The Treasury is now into its 19th year of imposing greenfield housing sprawl on local planning authorities and, for the past nine, that has been the profitable low-density development volume house builders find so profitable.

England is Europe’s most densely populated country, yet we continue to squander our precious land, destroying the agriculture we need to feed us and the biodiversity on which we depend with utterly reckless abandon.

Meanwhile a huge motorway building programme, easy pickings for truck-dependent distribution systems and airport expansion add to destruction of our environment.

Despite this, people are now coming together to challenge these orthodoxies.

The new Community Planning Alliance is already bringing together more than 400 grassroots campaigns challenging environmentally destructive projects. Campaigns to reopen railways, as advocated in our report last year, are springing up widely. And slowly the penny is beginning to drop about climate change even among folk who have spent years buying newspapers which told them they didn’t need to worry.

To the disappointment of some vested interests, Smart Growth UK and its range of supporters remains in good health.

We will continue to challenge destructive ideas like the Oxford-Cambridge Arc and poor planning policies and keep up our advocacy of sustainable transport.
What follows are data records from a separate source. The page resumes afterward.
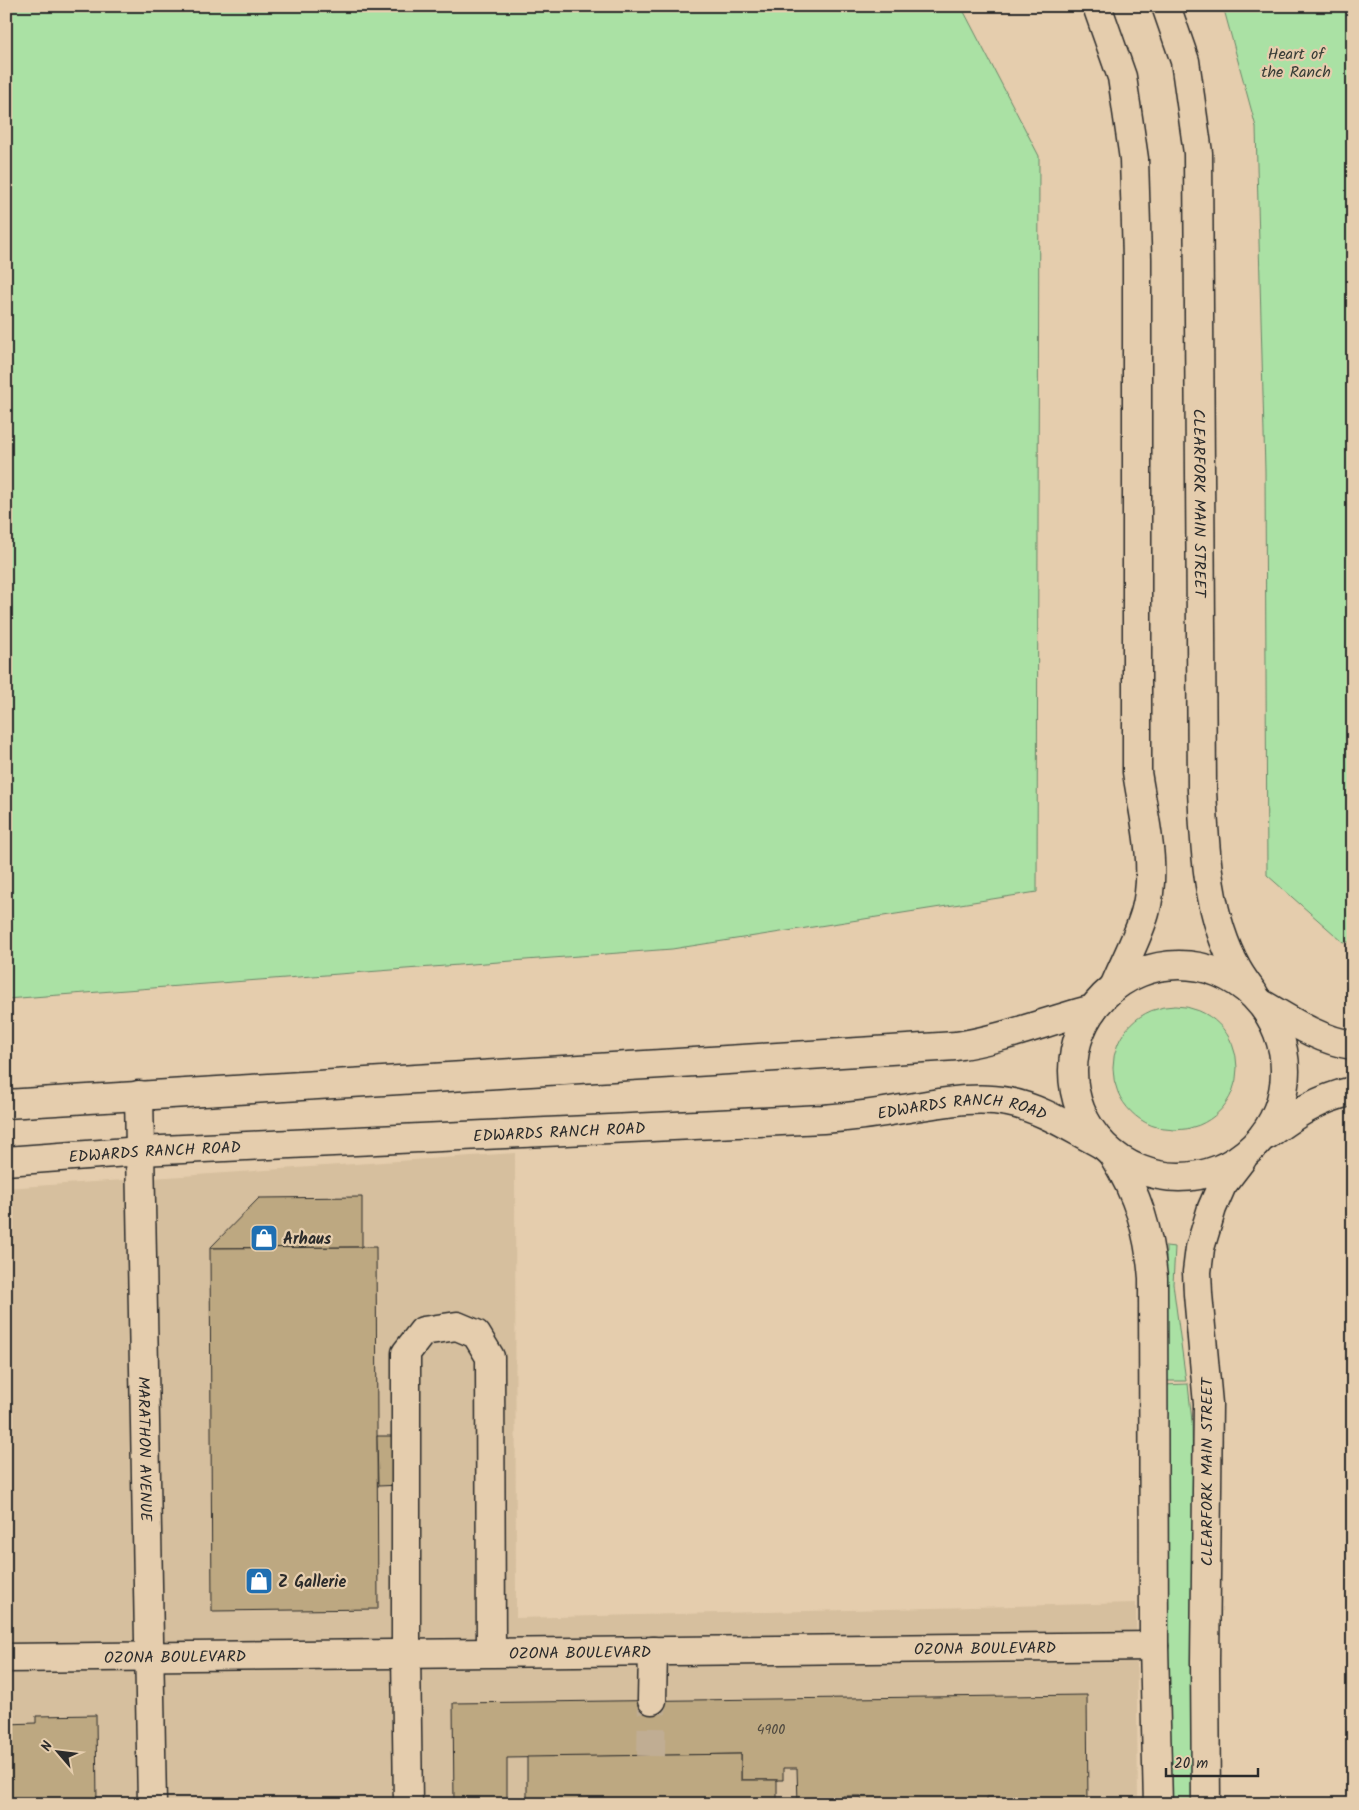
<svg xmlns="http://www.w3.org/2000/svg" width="1359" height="1810" font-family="Kalam,sans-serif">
  <rect width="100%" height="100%" fill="#e5cdad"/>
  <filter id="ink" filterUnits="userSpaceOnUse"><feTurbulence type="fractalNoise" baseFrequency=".02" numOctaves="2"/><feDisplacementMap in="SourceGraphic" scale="10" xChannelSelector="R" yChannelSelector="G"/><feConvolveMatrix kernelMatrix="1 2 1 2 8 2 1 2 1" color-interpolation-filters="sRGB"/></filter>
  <g filter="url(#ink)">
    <!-- built -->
    <polygon fill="#d6bf9e" points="515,1153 516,1618 1136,1603 1138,1804 6,1804 6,1188"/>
    <!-- green -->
    <g fill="#aae1a4" stroke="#6a8668">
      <polygon points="6,6 961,6 1039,156 1037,892 672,949 6,999"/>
      <polygon points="1223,6 1353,6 1353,942 1343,942 1267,875 1265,471 1256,127"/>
      <circle cx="1175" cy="1068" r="62"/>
      <polygon points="1166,1246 1175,1247 1173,1284 1186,1381 1166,1381"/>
      <polygon points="1188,1384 1192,1422 1197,1804 1168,1804 1163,1385"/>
    </g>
    <!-- building -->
    <g fill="#bda881" stroke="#2b2b2b">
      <polygon points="362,1197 362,1247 210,1248 259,1198"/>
      <polygon points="376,1247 378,1609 212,1611 210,1248"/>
      <polygon points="377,1436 402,1436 402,1485 378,1486"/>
      <polygon points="1087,1695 1088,1804 1004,1804 1003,1797 987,1797 987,1804 862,1804 861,1796 843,1796 843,1804 798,1804 797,1768 783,1768 783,1780 741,1780 741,1754 507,1758 507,1804 454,1804 453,1703"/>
      <polygon points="96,1715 97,1804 6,1804 6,1724 36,1723 36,1716"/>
      <polygon points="741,1754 741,1780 777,1780 777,1804 527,1804 527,1757"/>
    </g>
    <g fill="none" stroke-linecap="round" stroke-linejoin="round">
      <!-- minor-tunnel -->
      <polyline stroke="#c0ad93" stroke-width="28" stroke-dasharray="28 14" stroke-linecap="butt" points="651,1756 652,1700"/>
      <defs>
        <g id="minor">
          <path d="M 1097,6 L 1122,77 L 1134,159 L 1137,258 L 1137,772 C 1144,818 1158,867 1145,913 C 1138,937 1124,963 1114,987"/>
          <path id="s1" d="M 1166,6 L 1185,61 L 1198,153 L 1202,790 C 1205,851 1207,914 1237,969 C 1242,978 1248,986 1254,994"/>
          <circle cx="1179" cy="1071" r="106"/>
          <path d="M 1264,1005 C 1291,1021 1321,1041 1353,1045"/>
          <path id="s2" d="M 139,1095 L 152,1804"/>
          <path d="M 6,1104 L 956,1046 C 1003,1039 1047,1021 1093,1009"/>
          <path d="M 1267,1135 C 1296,1114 1317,1099 1353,1091"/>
          <path d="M 1113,1155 C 1138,1195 1149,1231 1153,1278 L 1154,1646 L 1158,1804"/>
          <path id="s3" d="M 6,1161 L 141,1151 L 823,1119 C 850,1117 876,1114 902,1109 C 937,1104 973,1095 1008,1102 C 1041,1108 1072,1129 1101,1144"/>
          <path id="s4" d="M 6,1658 L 1154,1646"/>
          <polyline points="652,1700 653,1651"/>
          <polyline points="408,1804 406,1652 406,1353 423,1331 457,1326 476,1334 490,1357 491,1652"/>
          <polyline points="1206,1804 1205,1661 1208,1404 1198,1294 1197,1272 1200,1248 1212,1208 1222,1185 1242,1159"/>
        </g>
      </defs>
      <!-- minor casing -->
      <use href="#minor" stroke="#2b2b2b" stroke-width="31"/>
      <!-- minor -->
      <use href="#minor" stroke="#e5cdad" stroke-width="28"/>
    </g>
  </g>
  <!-- icons -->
  <defs>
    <symbol id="shop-square" viewBox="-11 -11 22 22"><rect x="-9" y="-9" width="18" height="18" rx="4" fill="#1f6fb2" stroke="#e5cdad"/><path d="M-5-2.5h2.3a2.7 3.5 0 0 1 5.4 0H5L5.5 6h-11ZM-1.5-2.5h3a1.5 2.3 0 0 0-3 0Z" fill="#fff"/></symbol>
  </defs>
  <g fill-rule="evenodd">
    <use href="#shop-square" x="248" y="1222" width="32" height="32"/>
    <use href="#shop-square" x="243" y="1565" width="32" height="32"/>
  </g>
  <g text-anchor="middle" stroke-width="4.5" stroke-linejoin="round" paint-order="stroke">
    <!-- number labels -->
    <g font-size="14" fill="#504a40">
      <text x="771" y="1734">4900</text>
    </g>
    <!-- park labels -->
    <g font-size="16" fill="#383d37" stroke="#e5cdad">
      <text x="1296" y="59">Heart of<tspan x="1296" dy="18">the Ranch</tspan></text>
    </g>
    <!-- street labels -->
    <g font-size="16" fill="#2b2b2b" stroke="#e5cdad">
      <text dy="6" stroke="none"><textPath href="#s1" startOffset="501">CLEARFORK MAIN STREET</textPath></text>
      <text dy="6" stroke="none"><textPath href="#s3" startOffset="959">EDWARDS RANCH ROAD</textPath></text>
      <text dy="6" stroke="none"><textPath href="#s3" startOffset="554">EDWARDS RANCH ROAD</textPath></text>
      <text dy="6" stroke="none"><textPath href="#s3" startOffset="149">EDWARDS RANCH ROAD</textPath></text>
      <text dy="6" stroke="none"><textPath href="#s2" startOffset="354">MARATHON AVENUE</textPath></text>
      <text transform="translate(1206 1472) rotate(-90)" y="6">CLEARFORK MAIN STREET</text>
      <text dy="6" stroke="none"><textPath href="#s4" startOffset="979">OZONA BOULEVARD</textPath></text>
      <text dy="6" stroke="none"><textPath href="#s4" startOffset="574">OZONA BOULEVARD</textPath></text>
      <text dy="6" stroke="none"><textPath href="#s4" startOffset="169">OZONA BOULEVARD</textPath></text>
    </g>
    <!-- poi labels -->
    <g font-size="16" font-weight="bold" fill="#2b2b2b" stroke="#e5cdad" text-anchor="start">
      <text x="283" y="1244">Arhaus</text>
      <text x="278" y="1587">Z Gallerie</text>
    </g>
  </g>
  <!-- margin -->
  <rect width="1359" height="1810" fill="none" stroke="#e5cdad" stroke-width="25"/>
  <rect x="12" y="12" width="1334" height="1785" fill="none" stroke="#2b2b2b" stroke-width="2" filter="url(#ink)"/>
  <!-- north arrow -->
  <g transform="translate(58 1752) rotate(298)" stroke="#e5cdad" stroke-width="4" paint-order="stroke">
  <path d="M0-4L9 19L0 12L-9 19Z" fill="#2b2b2b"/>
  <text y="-8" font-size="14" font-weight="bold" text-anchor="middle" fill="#2b2b2b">N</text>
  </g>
  <!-- scale -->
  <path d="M1166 1768v8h92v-8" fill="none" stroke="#2b2b2b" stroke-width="2.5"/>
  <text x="1174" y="1768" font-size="15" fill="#2b2b2b" stroke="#e5cdad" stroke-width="4" paint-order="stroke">20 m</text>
</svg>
We will push for towns and cities that function sustainably, we will fight to protect the countryside and we will struggle to advocate meeting housing need rather than developer greed.

Finally, let me thank Barry Bennett at Firestorm Online for developing the new site.

In the months to come I look forward to growing support for our movement inspired, as ever, by those who push for Smart Growth and Smart Growth-type policies worldwide.